◆ Tasks for this exercise ◆
**a)** In the BDB mailing list post, what does James Mansion compare his proposed on-demand RPC server to?
**b)** Name every database library or engine that the BDB mailing list post mentions by name.
**c)** Write the next part of the BDB mailing list post.

◆ Excerpted text ◆
BDB corrupt

Garrett Cooper yanefbsd at gmail.com
Wed May 14 07:24:11 UTC 2008


On May 13, 2008, at 2:06 PM, James Mansion wrote:

> Kurt J. Lidl wrote:
>> This catapults back into the arena of "stuff that isn't in the
>> base system".  Not to mention I'm not sure that the Oracle BDB
>> license would allow bundling in the OS as a binary.  I doubt it,
>> but that's a different bikeshed to paint :-)
>>
> Is the LGPL of QDBM and TokyoCabinet also a problem? Could even try  
> grovelling
> with Mikio?  (Partially joking there. I assume he chose LGPL because  
> he wants
> it that way, but people have been known to change licenses for a  
> base system - like
> this http://blogs.sun.com/aalok/entry/lzma_on_opensolaris)
>
> And is the objection to SQL such the sqlite is really out of the  
> running?
>
> Anyway, in this case, would writing an RPC server to own the data  
> kill the performance?
> It should be easier to write something that can save the database  
> atomically and index
> it in-core. It could be started on demand and shut down after a  
> short inactivity, a bit
> like tibco's rvd.

(Rows from a dataset)
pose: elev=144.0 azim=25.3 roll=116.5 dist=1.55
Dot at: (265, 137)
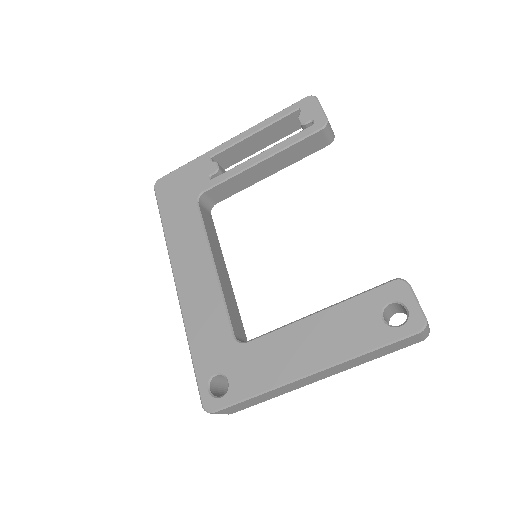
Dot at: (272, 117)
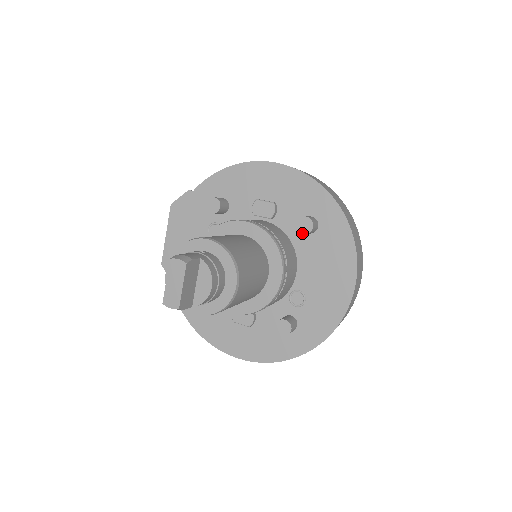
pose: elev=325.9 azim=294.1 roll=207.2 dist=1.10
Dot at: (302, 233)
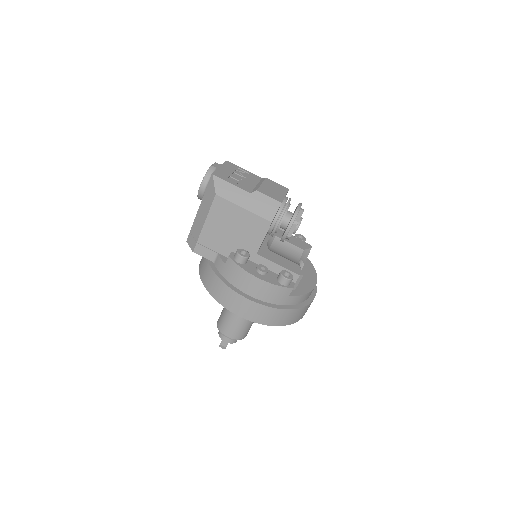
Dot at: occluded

◆ Answers by task ◆
**a)** Tibco's rvd.

**b)** Oracle BDB, QDBM, TokyoCabinet, sqlite

**c)**
>> There are known problems with certain keys corrupting the DB 1.8x
>> series code.  In fact, the "release" of the 1.86 was an attempt
>> to solve this problem when the KerberosV people at MIT found
>> a repeatable key insert sequence that would corrupt things.
>> (Or at least that's what I remember, it was a long time ago, and
>> I might have the details wrong.)
>>
>>
> Have to say its a little concerning that such 'mature' code is  
> actually problematic.
> Particularly since I'm not aware of a non-LGPL alternative.
>
> Do you have anything by way of a pointer?  Google didn't help me here.
>
> James

Most of the complaints about other DBs is licensing related, but  
SQLite's complaint was also the fact that the past stability record  
was a bit rocky.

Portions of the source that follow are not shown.